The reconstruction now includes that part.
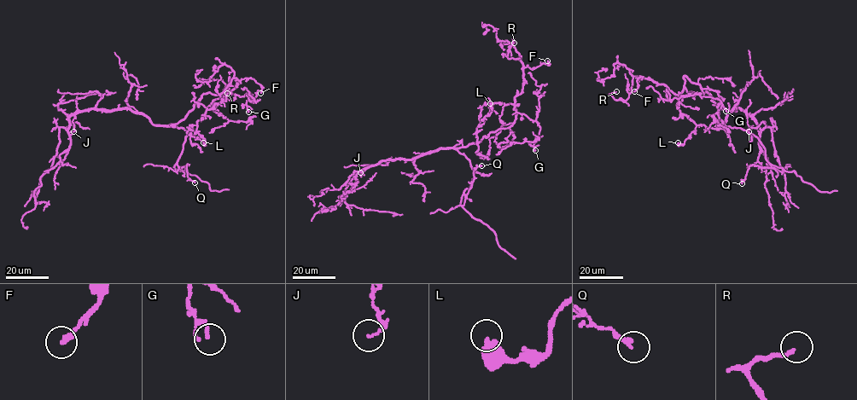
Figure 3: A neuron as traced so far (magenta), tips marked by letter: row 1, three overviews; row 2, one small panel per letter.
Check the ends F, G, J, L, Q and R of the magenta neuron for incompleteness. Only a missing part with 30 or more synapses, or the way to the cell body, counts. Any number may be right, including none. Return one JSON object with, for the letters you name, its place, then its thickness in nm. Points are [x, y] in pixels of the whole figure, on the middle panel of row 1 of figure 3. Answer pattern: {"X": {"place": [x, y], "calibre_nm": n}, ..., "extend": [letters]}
{"extend": []}

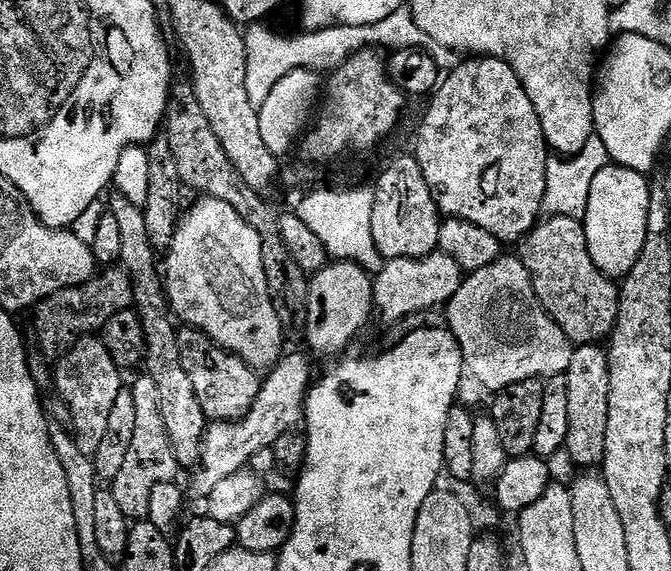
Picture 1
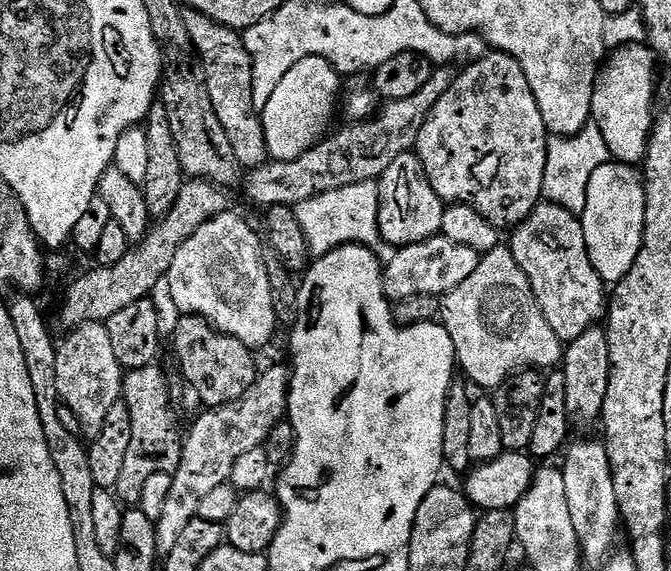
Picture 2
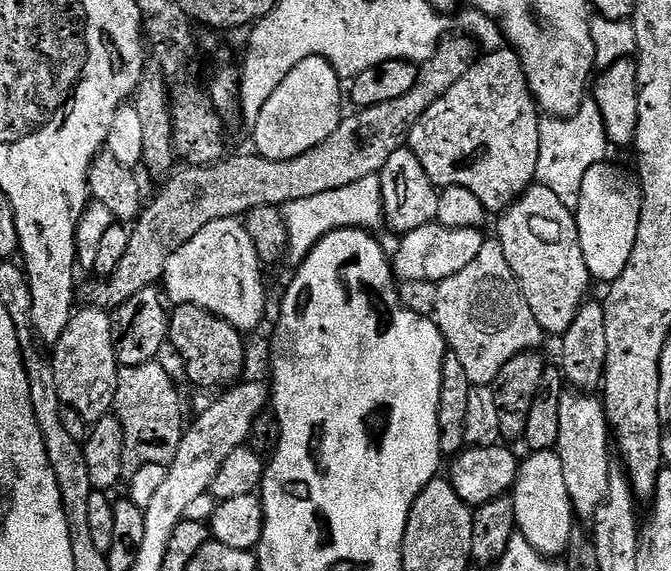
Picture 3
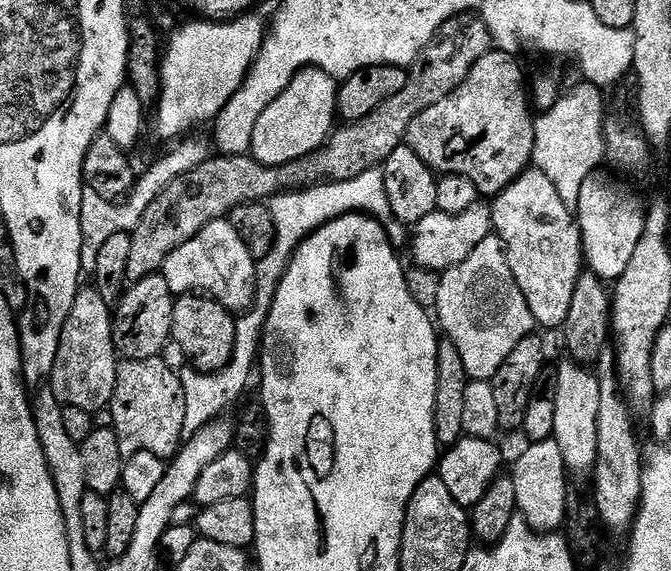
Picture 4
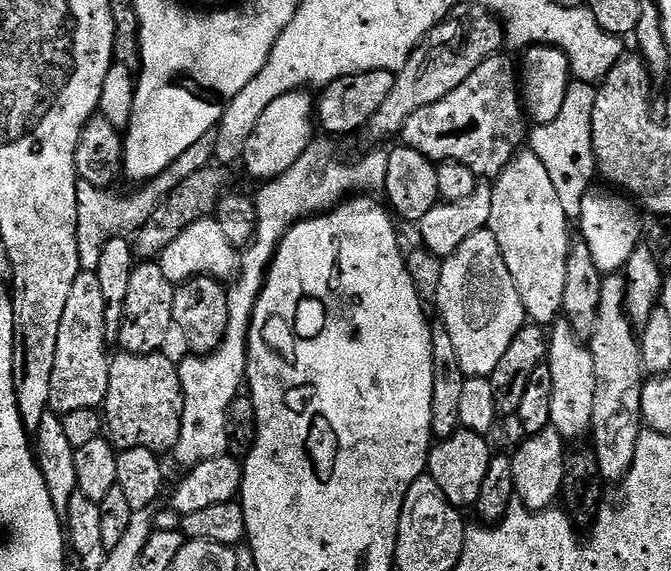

════

WHAT YOU SHOULD DO ▸ Once the pictures are set aside, write out the entries verbatim.

RESULT ▸
The reconstruction now includes that part.
Figure 3: A neuron as traced so far (magenta), tips marked by letter: row 1, three overviews; row 2, one small panel per letter.
Check the ends F, G, J, L, Q and R of the magenta neuron for incompleteness. Only a missing part with 30 or more synapses, or the way to the cell body, counts. Any number may be right, including none. Return one JSON object with, for the letters you name, its place, then its thickness in nm. Points are [x, y] in pixels of the whole figure, on the middle panel of row 1 of figure 3. Answer pattern: {"X": {"place": [x, y], "calibre_nm": n}, ..., "extend": [letters]}
{"extend": []}

Picture 1
Picture 2
Picture 3
Picture 4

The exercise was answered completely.